The task
Copy the records word for word. Pictures do not go in.

Given information
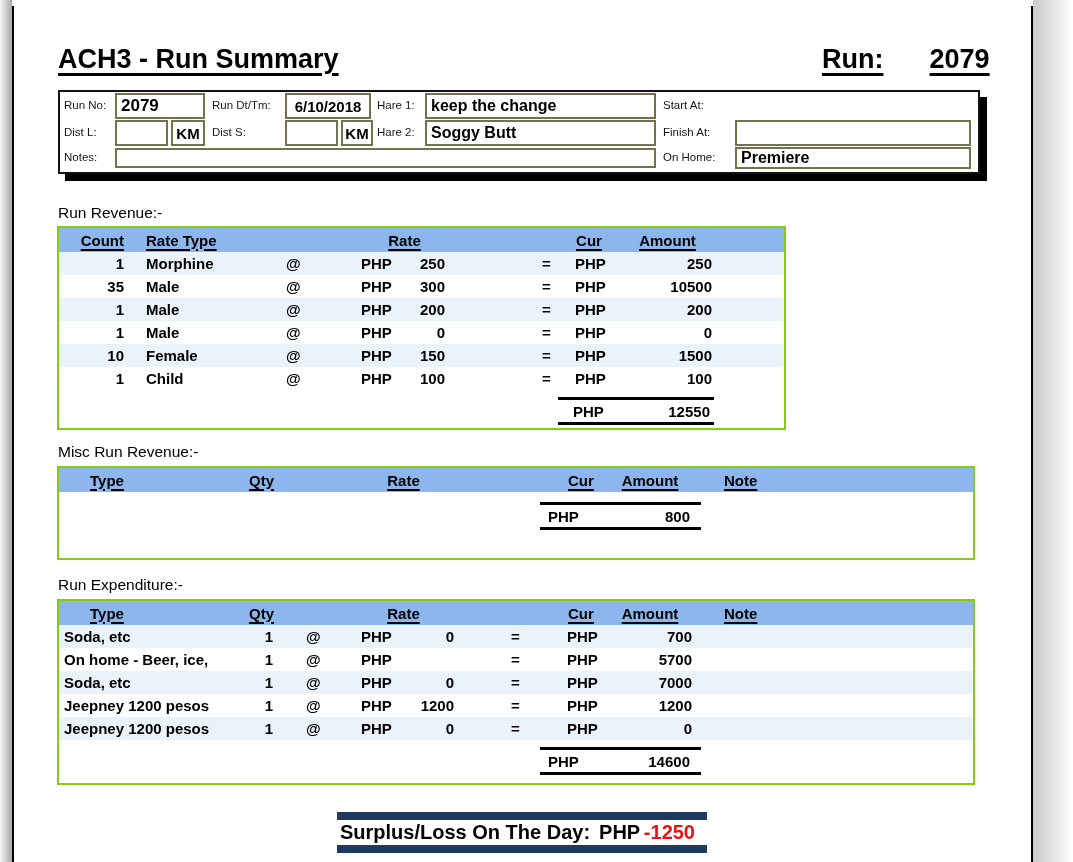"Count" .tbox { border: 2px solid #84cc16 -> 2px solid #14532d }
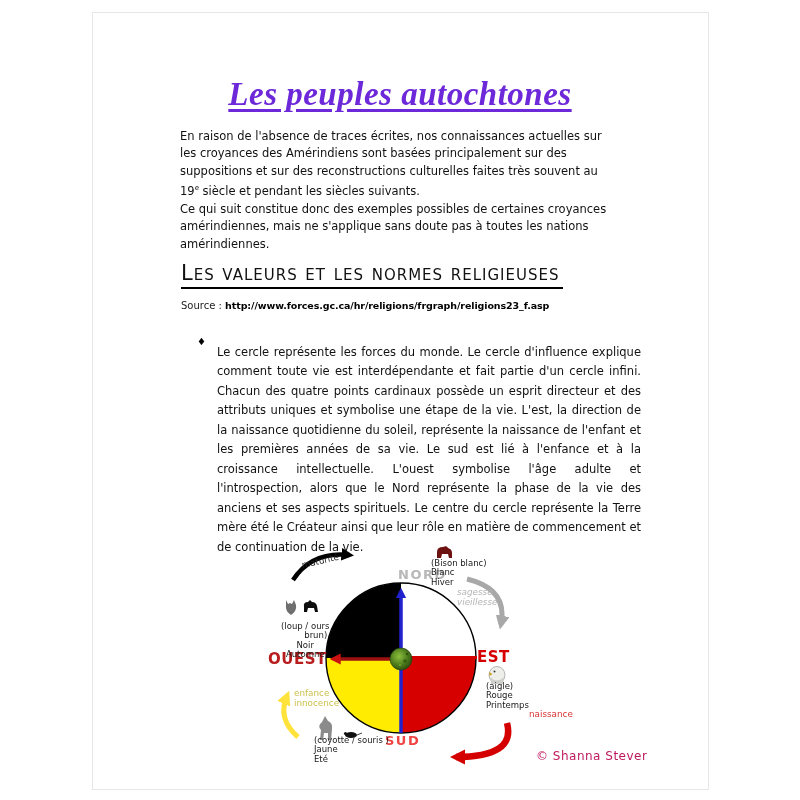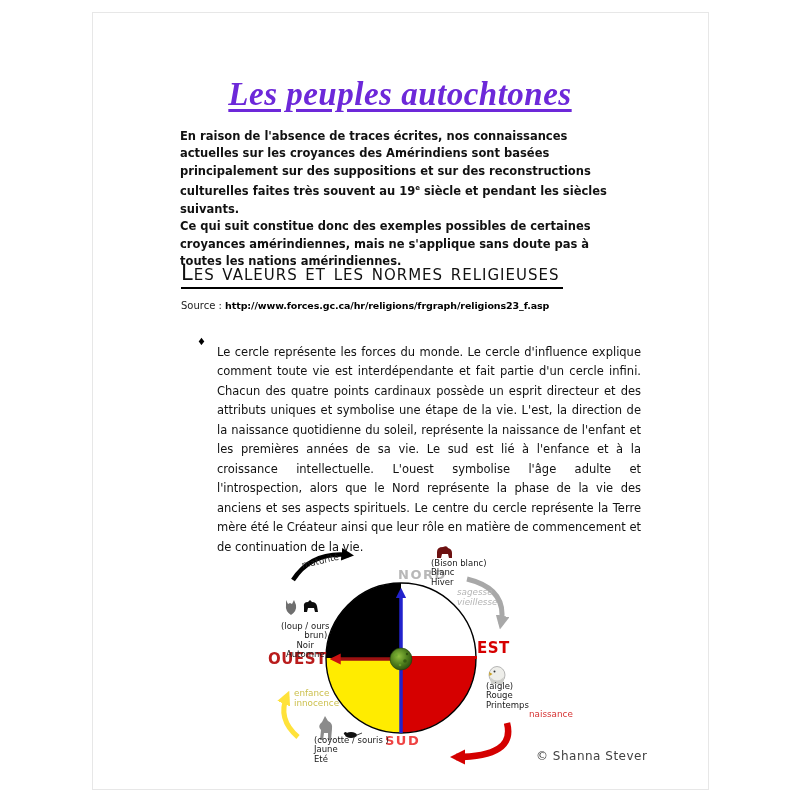"En raison de l'absence de" .intro { font-weight: bold -> none }
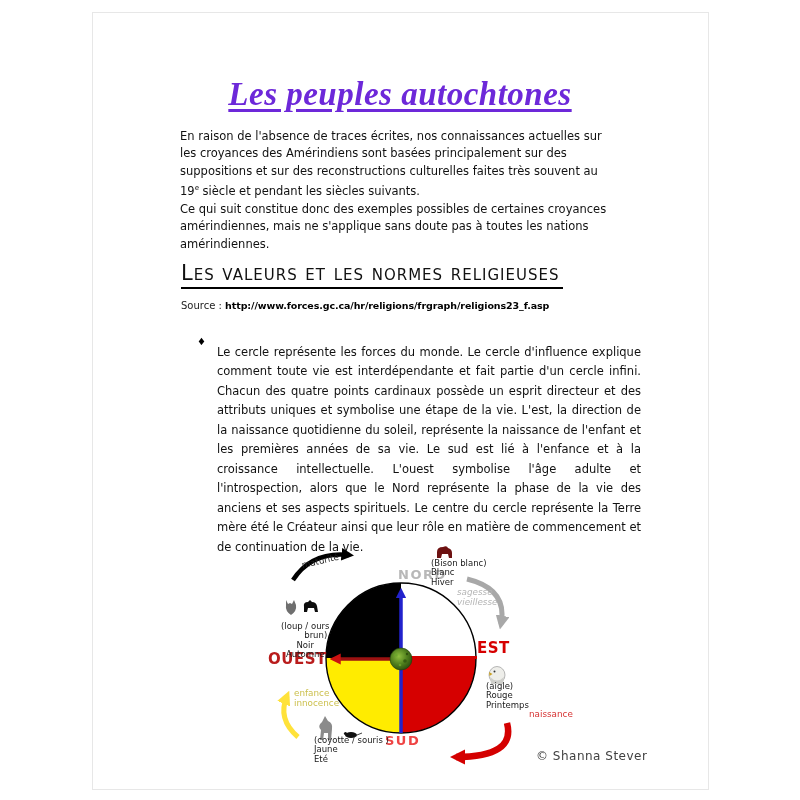"EST" .dir-est { top: 99px -> 108px }
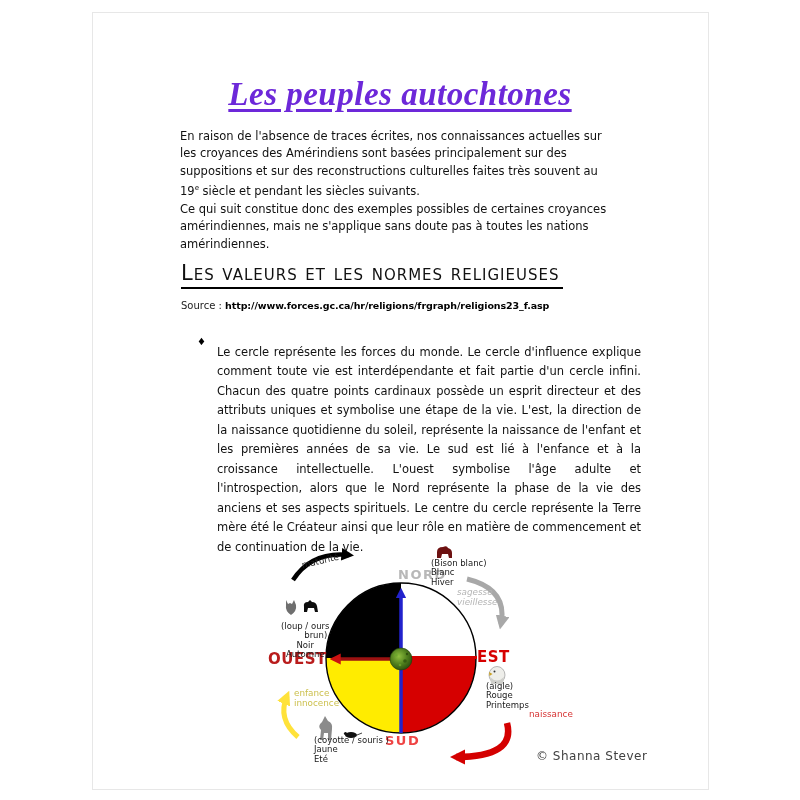"© Shanna Stever" .credit { color: #404040 -> #be185d }
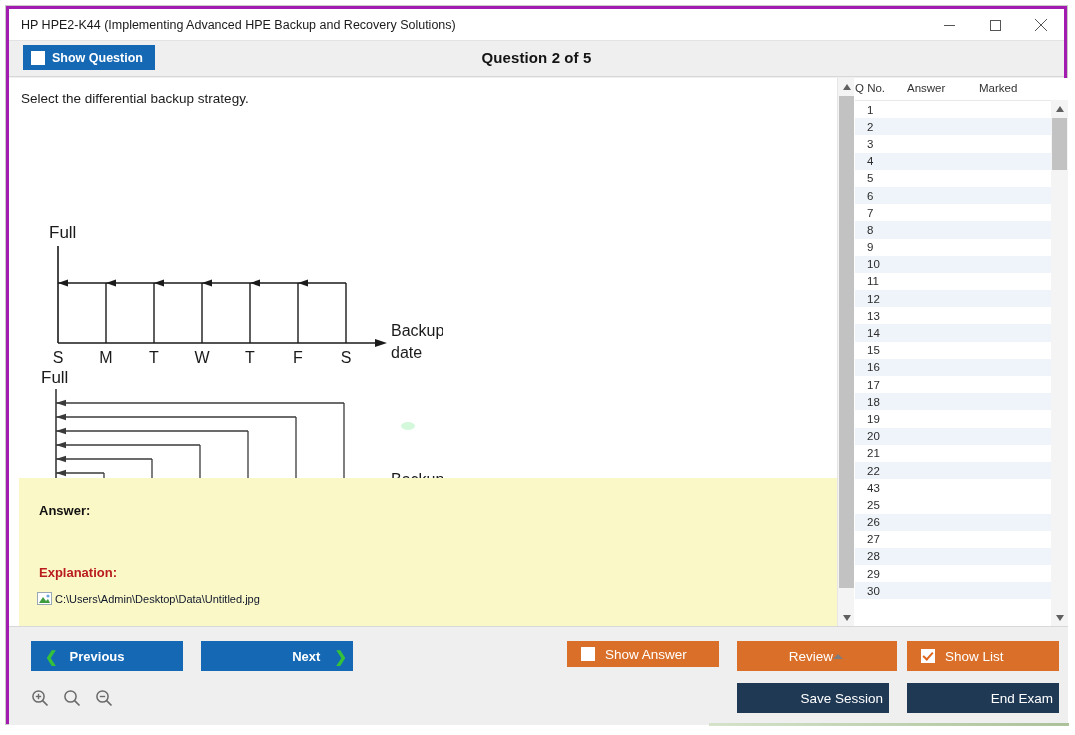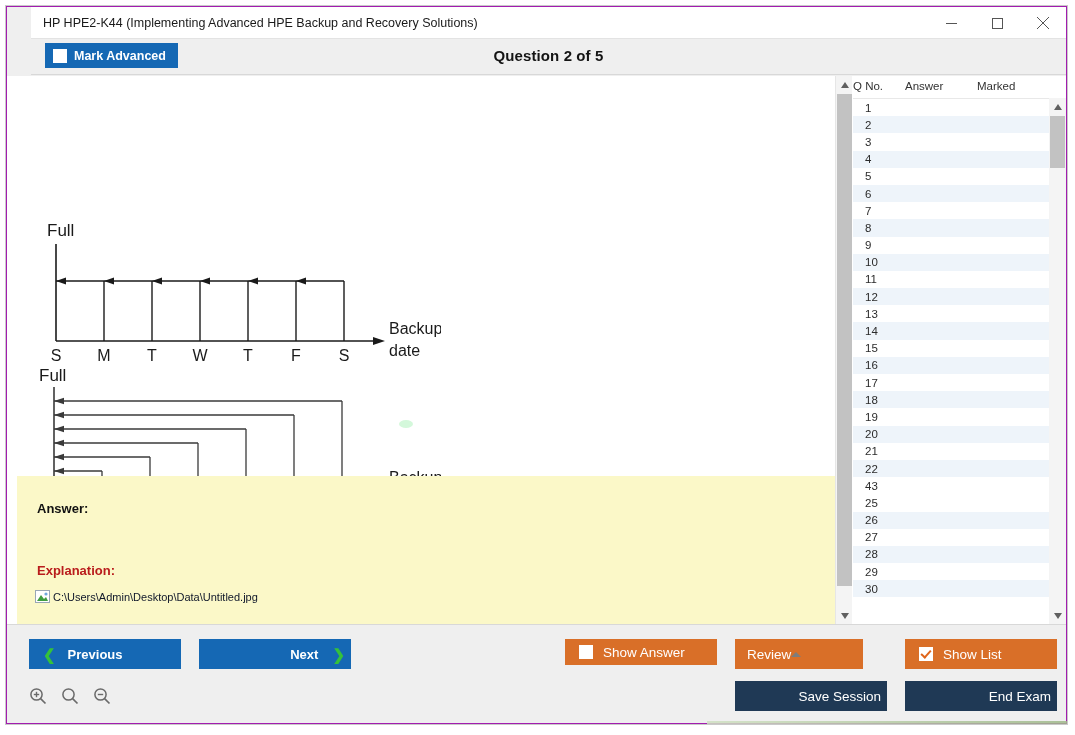"HP HPE2-K44 (Implementing Advanced HPE" .window { border: 1px solid #a21caf -> 3px solid #a21caf; padding-left: 24px -> none }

Output of the exercise
"Count" .tbox { border: 2px solid #84cc16 -> 2px solid #14532d }
"En raison de l'absence de" .intro { font-weight: bold -> none }
"EST" .dir-est { top: 99px -> 108px }
"© Shanna Stever" .credit { color: #404040 -> #be185d }
"HP HPE2-K44 (Implementing Advanced HPE" .window { border: 1px solid #a21caf -> 3px solid #a21caf; padding-left: 24px -> none }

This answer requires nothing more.